Por Alberto Fuguet Septiembre 8, 2017

Narcos. En Netflix.

¡Que viva la música! fue como tituló el caleño Andrés Caicedo su primera y única novela antes de matarse a los 25 años, ambientada entre los jóvenes salseros de Cali. Un par de años después, aparecería su colección de cuentos Calicalabozo. Caicedo, por un lado, amaba Cali, una ciudad tropical llena de baile y cines y, por otro, le parecía un infierno provinciano del cual era imposible escapar. Caicedo se suicidó en 1977, mucho antes de que Cali se transformara en la tierra prometida del cartel rival de Pablo Escobar. Al caer Medellín y su líder, que era como terminaba la temporada anterior de Narcos, la capital paisa se calmó y la joya del Valle del Cauca se transformó en la capital narco del mundo y sus cuatro padrinos se hicieron cargo de más del 80% del negocio mundial durante los 90. Cali es la estrella o el villano, y los creadores de Narcos la transforman en mitad Tijuana, mitad Las Vegas en esta tercera temporada, donde se vuelve el personaje más atractivo y sugerente de esta saga que fusiona el peor melodrama con el mejor cine-negro para crear un nuevo producto intensamente latinoamericano, aunque conjurado en Hollywood.

Llevo un tiempo viendo narcoseries, que serían el brazo armado y audiovisual de los narcocorridos y de la literatura narco fronteriza que ha aparecido sobre todo en México, con resultados variados. De todo el material disponible, Narcos es la joya y es de esperar que pronto siga e ingrese al territorio mexicano, que es donde aún sigue este reguero de sangre. La narrativa narco es la del chico pobre que surge de la nada para vengarse con todo. Es, qué duda cabe, una épica que seduce e identifica. Lo narco —como verbo, como adjetivo, como marca registrada— es quizás el nuevo realismo mágico. Es nuestro nuevo producto de exportación y lo cierto es que funciona. Es rural y es urbano. Desde luego surge desde Colombia y, exageraciones aparte, posee un ancla en la realidad y en el barro.

Lo que quizás le falta a esta temporada de Narcos es erotismo y corazón, pero lo compensa con tensión y estrategia. No es fácil superar a Escobar, pero ahora hay cuatro padrinos y un gobierno (el de Samper) que está infiltrado.

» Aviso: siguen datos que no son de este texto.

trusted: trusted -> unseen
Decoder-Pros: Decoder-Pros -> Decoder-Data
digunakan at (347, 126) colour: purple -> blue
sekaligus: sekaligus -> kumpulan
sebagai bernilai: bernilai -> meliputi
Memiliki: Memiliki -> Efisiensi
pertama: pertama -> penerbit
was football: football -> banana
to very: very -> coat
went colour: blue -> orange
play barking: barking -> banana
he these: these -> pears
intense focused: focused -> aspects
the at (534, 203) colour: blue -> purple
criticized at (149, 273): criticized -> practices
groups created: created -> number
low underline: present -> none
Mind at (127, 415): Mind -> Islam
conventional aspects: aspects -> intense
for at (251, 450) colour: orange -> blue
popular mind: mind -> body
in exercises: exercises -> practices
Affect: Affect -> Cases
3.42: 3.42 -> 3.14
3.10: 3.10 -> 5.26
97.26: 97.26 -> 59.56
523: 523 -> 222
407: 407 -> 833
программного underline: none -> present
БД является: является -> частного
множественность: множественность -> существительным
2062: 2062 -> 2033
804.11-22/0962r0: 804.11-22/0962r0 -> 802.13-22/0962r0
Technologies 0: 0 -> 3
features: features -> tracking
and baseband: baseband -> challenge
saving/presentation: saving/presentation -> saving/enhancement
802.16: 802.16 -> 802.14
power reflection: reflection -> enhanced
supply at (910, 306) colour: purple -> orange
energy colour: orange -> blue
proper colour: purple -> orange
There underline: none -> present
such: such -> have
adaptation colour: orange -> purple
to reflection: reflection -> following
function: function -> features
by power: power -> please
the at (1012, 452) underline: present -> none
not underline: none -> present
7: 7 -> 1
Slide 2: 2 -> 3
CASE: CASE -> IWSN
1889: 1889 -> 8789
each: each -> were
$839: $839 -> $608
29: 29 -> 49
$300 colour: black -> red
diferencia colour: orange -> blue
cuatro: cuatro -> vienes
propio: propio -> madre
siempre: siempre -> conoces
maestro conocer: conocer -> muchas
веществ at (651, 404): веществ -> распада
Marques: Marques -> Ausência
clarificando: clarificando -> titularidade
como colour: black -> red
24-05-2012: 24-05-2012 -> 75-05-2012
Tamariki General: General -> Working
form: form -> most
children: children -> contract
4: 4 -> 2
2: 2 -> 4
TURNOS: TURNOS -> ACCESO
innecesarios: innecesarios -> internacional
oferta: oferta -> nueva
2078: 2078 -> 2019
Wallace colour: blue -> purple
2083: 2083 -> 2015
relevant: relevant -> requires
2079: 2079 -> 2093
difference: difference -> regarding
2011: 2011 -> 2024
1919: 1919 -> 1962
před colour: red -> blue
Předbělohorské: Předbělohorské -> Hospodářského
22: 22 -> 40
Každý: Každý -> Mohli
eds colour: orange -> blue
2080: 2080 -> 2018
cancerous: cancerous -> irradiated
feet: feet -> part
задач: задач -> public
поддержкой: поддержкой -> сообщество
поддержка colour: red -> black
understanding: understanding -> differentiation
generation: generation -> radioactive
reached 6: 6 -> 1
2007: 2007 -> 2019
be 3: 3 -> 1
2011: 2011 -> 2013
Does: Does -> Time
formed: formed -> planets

Narcos sigue funcionando. A veces, como la cocaína misma, atonta pero es adictiva. Te deja frío pero, a la vez, duro, prendido, alerta.

En las dos primeras temporada de Narcos, Pablo Escobar era el villano o al  menos su centro moral-inmoral. Ahora, un personaje más bien secundario ha ido subiendo hasta convertirse en la estrella: el chileno Pedro Pascal como Javier Peña, el agente de la DEA. Y los que eran, a todas luces, casi unos extras, ahora son las estrellas: los dos hermanos Rodríguez de Cali, junto a “Pacho” Herrera, el estilizado gángster gay al que le gusta vestir guayaberas compradas en Versace. Es junto a Salcedo, el jefe de seguridad convertido en rata-soplón, lo mejor de esta temporada evidentemente masculina, donde la única motivación real no es ni el dinero ni la droga sino la posibilidad de vengarse, la única emoción que importa y altera es la sospecha.